Text-to-motion diffusion models can generate realistic animations from text prompts, but do not support fine-grained motion editing controls. In this paper, we present a method for using natural language to iteratively specify local edits to existing character animations, a task that is common in most computer animation workflows. Our key idea is to represent a space of motion edits using a set of kinematic motion editing operators (MEOs) whose effects on the source motion is well-aligned with user expectations. We provide an algorithm that leverages pre-existing language models to translate textual descriptions of motion edits into source code for programs that define and execute sequences of MEOs on a source animation. We execute MEOs by first translating them into keyframe constraints, and then use diffusion-based motion models to generate output motions that respect these constraints. Through a user study and quantitative evaluation, we demonstrate that our system can perform motion edits that respect the animator's editing intent, remain faithful to the original animation (it edits the original animation, but does not dramatically change it), and yield realistic character animation results.
Paper Structure (27 sections, 3 equations, 6 figures, 2 tables)

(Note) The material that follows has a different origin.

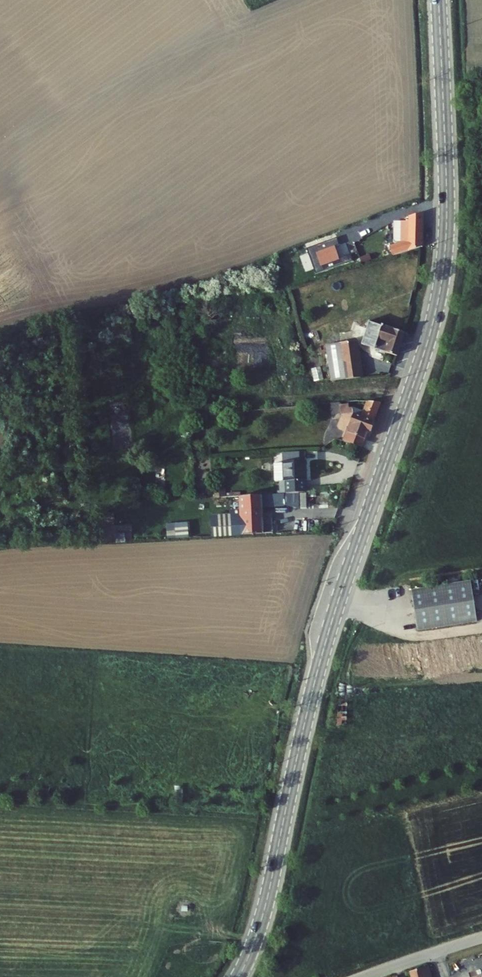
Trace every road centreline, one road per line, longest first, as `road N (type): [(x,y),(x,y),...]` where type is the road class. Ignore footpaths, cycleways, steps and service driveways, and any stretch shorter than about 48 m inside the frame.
road 1 (primary): [(439,0),(447,210),(439,300),(327,638),(264,913),(238,976)]
road 2 (unclassified): [(363,976),(481,938)]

This paper contains 27 sections, 3 equations, 6 figures, 2 tables.

Figures (6)

  • Figure 1: System overview: Our system uses a LLM to translate a natural language editing instruction ($E$) into source code for a Python program that executes motion editing operations (MEOs). Our MEO execution engine applies MEOs to the source motion by first generating motion constraints (e.g., keyframes, retiming constraints). In the case shown above, E describes a sub-movement that should start at the beginning of the motion and lead to a pose in the future; the engine determines the explicit frame requiring editing. A diffusion-based motion infilling step then produces output motions that embody the desired edit, preserve the original motion when possible, and look realistic. Our system can be used in an iterative fashion.
  • Figure 2: LLM Prompt Specification. An abridged LLM prompt that contains MEO API information, an editing prompt $E$: "Can you get that kick higher out?" (with context $E_{ctx}$ "A person is doing a side kick with the right leg"), and an example MEO program for the task: "lift the right knee to the chest during a jump.", which serves to teach the LLM agent how to use the API. In practice, we provide several examples. The example program here makes API calls to create a plan for completing the editing task, by using MEO construction methods from our API and lists of joints/directions. We ask the LLM agent to write a program that performs the motion edit by combining $E$ and $E_{ctx}$ into a function header comment. The LLM completes the code by writing an MEO program under the header comment.
  • Figure 3: Motion notation. $\mathbf{X}_\text{S}$ is the source motion; condition C comprises $\mathbf{X}^{ \text{ctx}}_{ \text{S}}$ (context from $\mathbf{X}_\text{S}$) and edited keyframe(s) $\mathbf{x}^{ \text{key}}_{ \text{E}}$. Our diffusion-based execution engine outputs $\mathbf{X}_\text{E}$. Gray squares represent components of $\mathbf{X}_\text{S}$; blue squares represent components or desired components of $\mathbf{X}_\text{E}$.
  • Figure 4: Infilling Diffusion Model. In training, our model (left) learns to infill motions. G takes input, a noisy sequence imputed with $\mathbf{C}$, and cond, a masked verion of $\mathbf{C}$. At inference (right), we optionally integrate $\mathbf{X}_{\text{spline}}$ to guide inference. For each $t$ we spatially lerp the infilled frames of $\mathbf{X}_{\text{spline}}$ with those progressively generated by G with interpolant $\lambda(t)$, which decreases monotonically as a function of $t$.
  • Figure 5: Handling natural-language instructions. Starting from a source motion (left column, in purple) and editing instruction (italicized), our system produces plausible motions (right column, blue) that preserve the structure of the original motion and abide by the editing instruction.